Novelist, local historian, critic, journalist, and poet, Mabel Ferrett's career spanned many decades of creativity. Born in 1917, the year of Passchendaele, and dying in January 2011, her life was shadowed by war: 1914-18 and then 1939-45. The war of words was equally important to her, fought against the personal difficulties that affect many writers - marriage and family, looking after elderly dependants - but also against a background of national troubles such as the Miners' Strike. As a young teacher, and then as a writer, she responded to all such challenges creatively.

Seven collections of Mabel Ferrett's own poetry have been published, as well as short stories, features, articles, two scholarly books about the Brontës, and a respected novel, The Angry Men, which was adapted for radio. As an editor, she gave new or undervalued northern writers an outlet, publishing their work under various imprints from the 1960s onwards. As the host of the Pennine Poets, she inspired loyalty from the many poets who belonged to the group, and whose talent she always encouraged.

I myself have reason to be grateful for that encouragement, for an article Mabel wrote for the Yorkshire Arts Magazine soon after we met, did a great deal to further my own writing career. Between 1997 and 2005, we worked in close partnership as editors of the Fighting Cock Press, and shared its joys and frustrations. I was therefore delighted to be given the chance to help Mabel to record some of her memories.
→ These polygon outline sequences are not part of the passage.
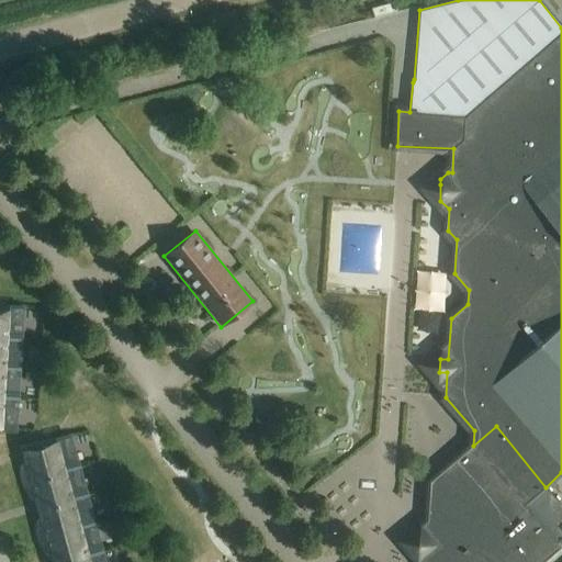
[(0,427),(4,428),(6,398),(13,400),(13,397),(6,397),(7,370),(15,370),(15,369),(7,368),(9,340),(17,340),(17,339),(9,339),(10,310),(0,308),(0,427)]
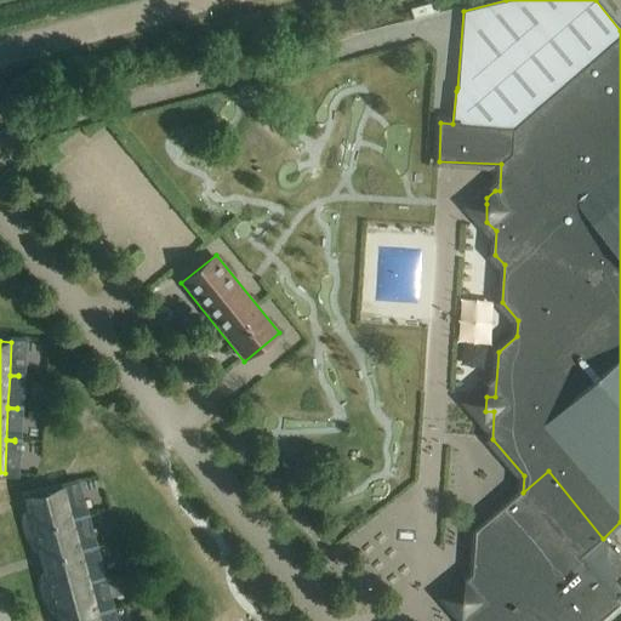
[(620,571),(620,560),(603,539),(548,471),(523,493),(477,533),(474,575),(444,599),(465,620),(605,620),(620,608),(620,587),(614,579),(620,571)]
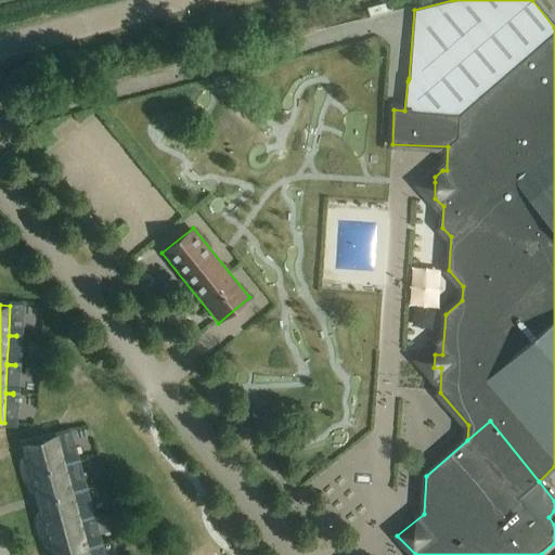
[(88,554),(87,549),(94,546),(94,545),(87,547),(79,521),(87,519),(87,518),(79,520),(72,493),(79,491),(79,490),(72,492),(64,465),(72,463),(72,462),(63,464),(55,436),(24,444),(28,460),(23,461),(23,464),(23,468),(24,472),(25,476),(26,479),(27,482),(29,486),(31,489),(36,488),(40,501),(36,502),(36,503),(40,502),(43,515),(39,516),(39,520),(39,524),(39,528),(40,531),(41,534),(42,538),(44,542),(47,544),(52,543),(54,554),(88,554)]
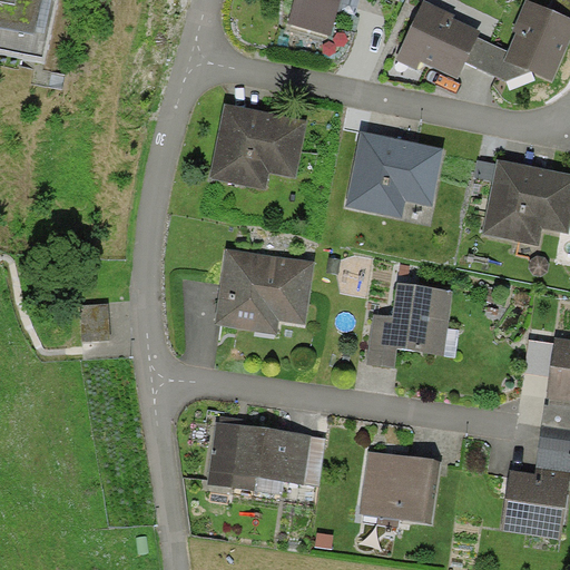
[(0,0),(0,52),(47,61),(58,0),(0,0)]
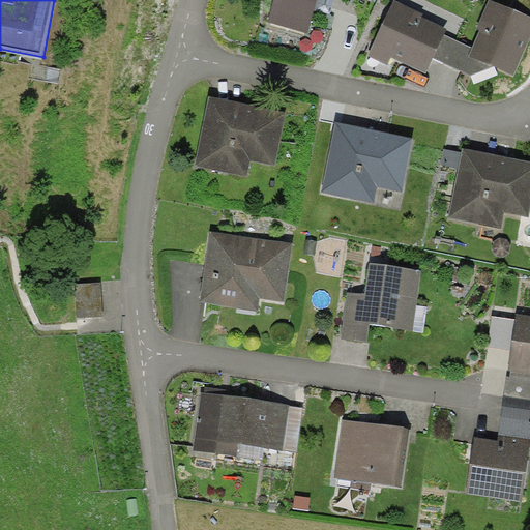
[(275,0),(270,23),(308,33),(317,0),(275,0)]
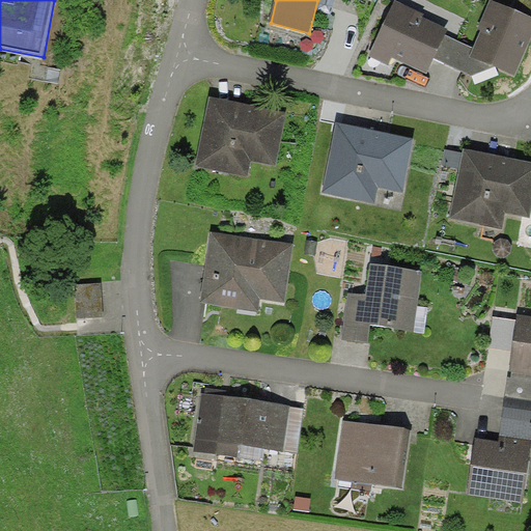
[(530,0),(515,0),(511,9),(530,19),(530,0)]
A very personal record, often amusing and poignant, her account gives an insight into the difficulties and opportunities encountered by many writers and artists. As a former journalist she knew how to tell a good anecdote, and to bring characters to life. Her editorial eye was sharp. The narrative and the Anthology section which follows it, include an impressive selection of poems by over fifty of the poets associated with the Pennine Poets group and the Fighting Cock Press. I am certain Fighting Cocks: 40 Years of the Pennine Poets will be of interest to readers, and writers, alike.